Scan the data below for lines containing the string "Shehu" and give only how many there are.

**TASK DATA**
* * *

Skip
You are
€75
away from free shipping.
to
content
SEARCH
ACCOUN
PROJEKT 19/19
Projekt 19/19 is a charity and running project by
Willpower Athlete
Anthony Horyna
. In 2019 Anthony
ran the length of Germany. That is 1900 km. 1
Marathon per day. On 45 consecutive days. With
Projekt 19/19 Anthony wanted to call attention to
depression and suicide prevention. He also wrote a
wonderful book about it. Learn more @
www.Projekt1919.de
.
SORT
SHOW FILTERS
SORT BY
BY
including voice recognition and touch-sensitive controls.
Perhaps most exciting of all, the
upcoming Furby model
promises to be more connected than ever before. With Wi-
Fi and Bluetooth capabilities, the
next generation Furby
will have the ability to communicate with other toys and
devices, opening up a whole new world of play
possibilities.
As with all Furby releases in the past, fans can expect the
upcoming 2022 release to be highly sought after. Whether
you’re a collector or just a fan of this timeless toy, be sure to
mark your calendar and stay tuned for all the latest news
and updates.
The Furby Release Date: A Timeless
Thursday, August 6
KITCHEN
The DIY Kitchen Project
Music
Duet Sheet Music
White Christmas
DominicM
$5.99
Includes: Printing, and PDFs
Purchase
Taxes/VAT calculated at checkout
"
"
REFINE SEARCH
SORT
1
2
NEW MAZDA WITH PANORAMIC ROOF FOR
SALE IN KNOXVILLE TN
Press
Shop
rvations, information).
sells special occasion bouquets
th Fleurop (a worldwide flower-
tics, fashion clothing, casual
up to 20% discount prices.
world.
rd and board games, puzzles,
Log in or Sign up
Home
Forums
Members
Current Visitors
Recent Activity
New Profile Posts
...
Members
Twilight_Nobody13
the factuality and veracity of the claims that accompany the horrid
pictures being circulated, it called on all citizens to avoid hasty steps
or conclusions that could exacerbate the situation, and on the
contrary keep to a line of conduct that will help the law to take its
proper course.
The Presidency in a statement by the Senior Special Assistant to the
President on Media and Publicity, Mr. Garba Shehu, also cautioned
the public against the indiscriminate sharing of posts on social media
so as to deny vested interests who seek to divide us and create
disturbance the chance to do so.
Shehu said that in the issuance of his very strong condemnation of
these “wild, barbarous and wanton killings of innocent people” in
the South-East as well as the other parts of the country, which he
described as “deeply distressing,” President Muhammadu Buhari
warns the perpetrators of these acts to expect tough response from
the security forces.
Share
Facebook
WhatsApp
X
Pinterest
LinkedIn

* * *

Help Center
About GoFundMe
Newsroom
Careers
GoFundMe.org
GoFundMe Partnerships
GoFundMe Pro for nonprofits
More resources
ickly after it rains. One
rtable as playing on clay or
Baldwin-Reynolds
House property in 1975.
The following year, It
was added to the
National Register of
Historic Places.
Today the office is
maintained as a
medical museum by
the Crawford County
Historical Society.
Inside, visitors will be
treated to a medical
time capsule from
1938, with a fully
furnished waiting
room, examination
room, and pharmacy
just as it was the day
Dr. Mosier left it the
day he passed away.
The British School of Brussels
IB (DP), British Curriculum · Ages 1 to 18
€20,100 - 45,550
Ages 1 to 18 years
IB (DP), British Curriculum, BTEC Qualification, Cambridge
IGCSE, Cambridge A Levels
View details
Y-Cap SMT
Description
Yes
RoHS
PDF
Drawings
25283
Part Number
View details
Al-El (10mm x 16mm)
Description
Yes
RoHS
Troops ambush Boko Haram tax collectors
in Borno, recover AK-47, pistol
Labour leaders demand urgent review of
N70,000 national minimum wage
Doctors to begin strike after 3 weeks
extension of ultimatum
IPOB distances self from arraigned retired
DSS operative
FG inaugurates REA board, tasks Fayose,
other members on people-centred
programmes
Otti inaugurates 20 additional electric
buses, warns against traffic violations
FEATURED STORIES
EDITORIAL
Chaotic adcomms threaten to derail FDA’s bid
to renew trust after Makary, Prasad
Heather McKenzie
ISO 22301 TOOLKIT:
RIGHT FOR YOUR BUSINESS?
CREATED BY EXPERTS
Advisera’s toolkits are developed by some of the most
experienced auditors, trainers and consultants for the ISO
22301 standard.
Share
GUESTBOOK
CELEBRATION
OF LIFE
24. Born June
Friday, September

* * *

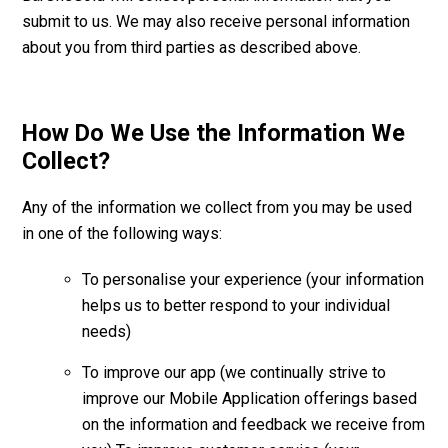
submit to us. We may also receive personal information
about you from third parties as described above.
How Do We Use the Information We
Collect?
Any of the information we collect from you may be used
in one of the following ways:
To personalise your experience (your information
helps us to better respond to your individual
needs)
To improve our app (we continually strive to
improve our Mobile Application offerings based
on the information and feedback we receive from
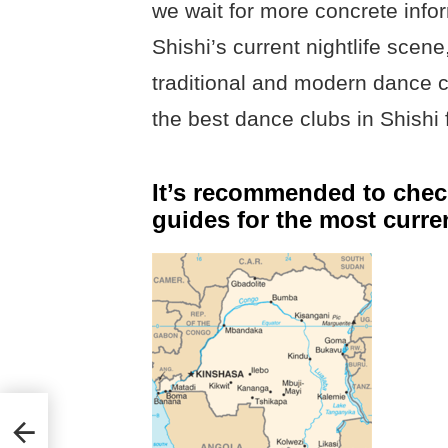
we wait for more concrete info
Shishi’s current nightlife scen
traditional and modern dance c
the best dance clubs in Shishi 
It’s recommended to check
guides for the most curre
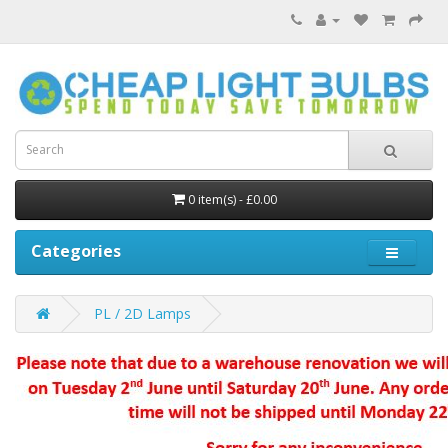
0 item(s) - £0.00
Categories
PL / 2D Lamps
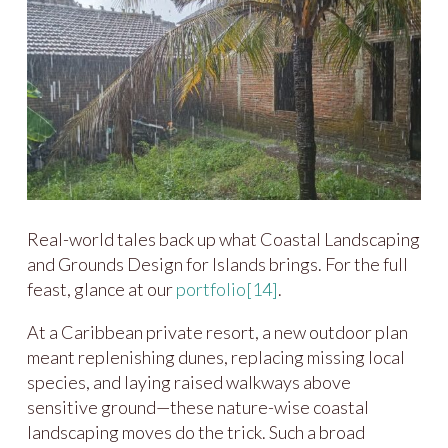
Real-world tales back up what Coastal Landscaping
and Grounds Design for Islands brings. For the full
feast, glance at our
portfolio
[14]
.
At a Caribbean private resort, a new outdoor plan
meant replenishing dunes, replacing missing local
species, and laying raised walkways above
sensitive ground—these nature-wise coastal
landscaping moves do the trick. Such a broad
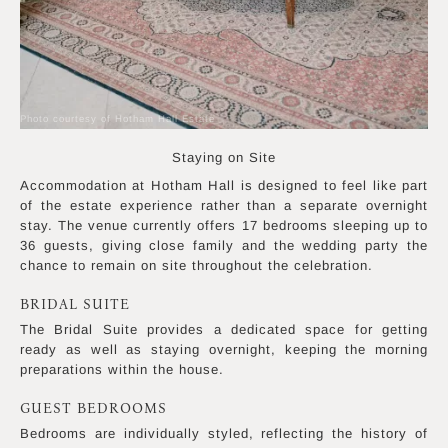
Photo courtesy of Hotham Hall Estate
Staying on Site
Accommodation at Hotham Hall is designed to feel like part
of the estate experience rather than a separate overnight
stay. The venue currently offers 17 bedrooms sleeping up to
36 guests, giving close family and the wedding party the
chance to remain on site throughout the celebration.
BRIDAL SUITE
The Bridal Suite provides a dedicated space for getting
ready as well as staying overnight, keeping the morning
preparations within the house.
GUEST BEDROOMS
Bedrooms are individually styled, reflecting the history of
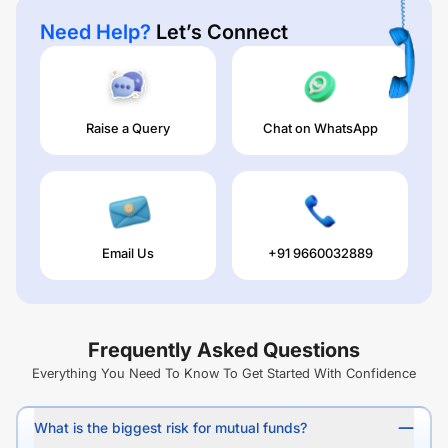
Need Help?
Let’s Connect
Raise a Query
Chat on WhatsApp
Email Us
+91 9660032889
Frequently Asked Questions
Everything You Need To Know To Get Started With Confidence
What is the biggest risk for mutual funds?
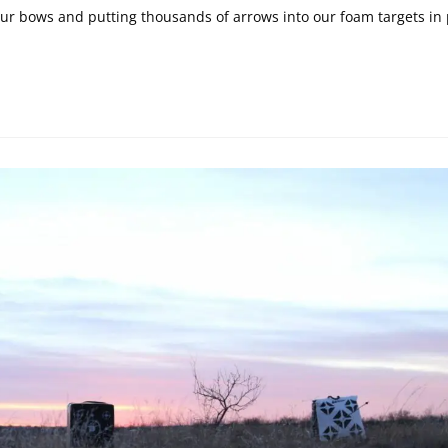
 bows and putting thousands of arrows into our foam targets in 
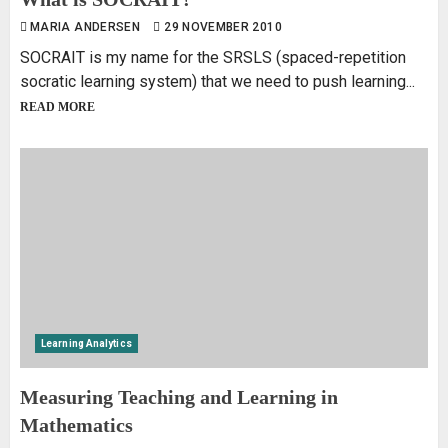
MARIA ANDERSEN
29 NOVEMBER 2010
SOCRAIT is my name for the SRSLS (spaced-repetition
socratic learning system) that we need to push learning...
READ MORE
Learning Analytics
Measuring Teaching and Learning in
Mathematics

* * *

**TASK RESPONSE**
2